Open hancush opened 1 week ago
@antidipyramid I'll email Marjorie to see what, if any, additional data about the employers she wants in the scrapes.
🚨 Glad I asked! We need to scrape the lobbyist employer expenditures from https://login.cfis.sos.state.nm.us/#/lobbyistexpendituresearch/31.
@hancush There is a good amount of data processing going on in lobbyists.mk
.
Do we want to do some kind of processing on the employer expenditures?
Great question, @antidipyramid. Some context on lobbyist (and lobbyist employer) scraping: The search interface does not include one very important piece of information: the beneficiary of the expenditure / contribution. So, the original lobbyist scrape downloads all of a lobbyist's filings, then parses information out of those PDFs.
It looks like lobbyist employers file the same information in the same format, e.g., https://login.cfis.sos.state.nm.us//ReportsOutput//LAR/4a27c051-7b49-456a-9936-98d595384a08.pdf
I wonder if we could simply plug them into the existing pipeline (perhaps with some modifications, since rather than a lobbyist associated with a client [employer], there will only be clients [employers])?
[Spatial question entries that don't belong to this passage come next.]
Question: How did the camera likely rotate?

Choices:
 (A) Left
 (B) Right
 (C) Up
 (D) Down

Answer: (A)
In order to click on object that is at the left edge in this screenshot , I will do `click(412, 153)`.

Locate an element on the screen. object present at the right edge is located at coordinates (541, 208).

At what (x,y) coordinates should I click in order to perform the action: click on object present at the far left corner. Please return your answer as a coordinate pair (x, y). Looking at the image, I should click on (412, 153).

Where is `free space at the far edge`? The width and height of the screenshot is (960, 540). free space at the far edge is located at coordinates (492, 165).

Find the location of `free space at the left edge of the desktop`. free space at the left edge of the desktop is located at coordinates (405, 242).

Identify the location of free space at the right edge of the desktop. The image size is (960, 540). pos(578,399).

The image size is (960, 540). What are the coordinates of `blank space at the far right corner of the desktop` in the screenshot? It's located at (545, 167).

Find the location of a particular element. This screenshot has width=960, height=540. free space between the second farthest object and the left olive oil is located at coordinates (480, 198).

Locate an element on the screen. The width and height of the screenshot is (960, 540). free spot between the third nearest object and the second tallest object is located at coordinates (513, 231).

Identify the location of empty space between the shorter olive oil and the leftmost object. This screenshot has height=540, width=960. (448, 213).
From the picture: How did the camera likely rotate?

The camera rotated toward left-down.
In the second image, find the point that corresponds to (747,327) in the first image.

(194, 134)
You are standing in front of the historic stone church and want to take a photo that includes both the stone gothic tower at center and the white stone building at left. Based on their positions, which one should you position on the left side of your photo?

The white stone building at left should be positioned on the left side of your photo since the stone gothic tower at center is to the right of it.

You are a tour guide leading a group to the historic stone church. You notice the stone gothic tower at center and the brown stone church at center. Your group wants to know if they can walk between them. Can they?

Looks like there's an https://login.cfis.sos.state.nm.us/api//ExploreClients/Disclosures
endpoint that gets filings for lobbyist employers (while it's https://login.cfis.sos.state.nm.us/api//ExploreClients/Fillings
for lobbyists) – see the network request when you click on "Filings" here: https://login.cfis.sos.state.nm.us/#/exploreClientDetailPublic/mDJ2oXreU_grMhUIIWBeHHwquY7yN_7SNrmbDh6rMxI1/10/2024
If you can modify the script that retrieves filings so it works for both lobbyists and lobbyist employers, I think you can use the rest of the pipeline (PDF parsing) as is, or close to it! What do you think?
The current lobbyist scrape captures employer name (ClientName), but there is some additional metadata we could capture: https://docs.google.com/spreadsheets/d/1-c2Ony5hGjpchOfwPKhYyoJ9FPji0dfkgt0mTcBS9mo/edit?usp=sharing
Clarify with Marjorie which employer metadata lobbyist scrapes should include, then capture it.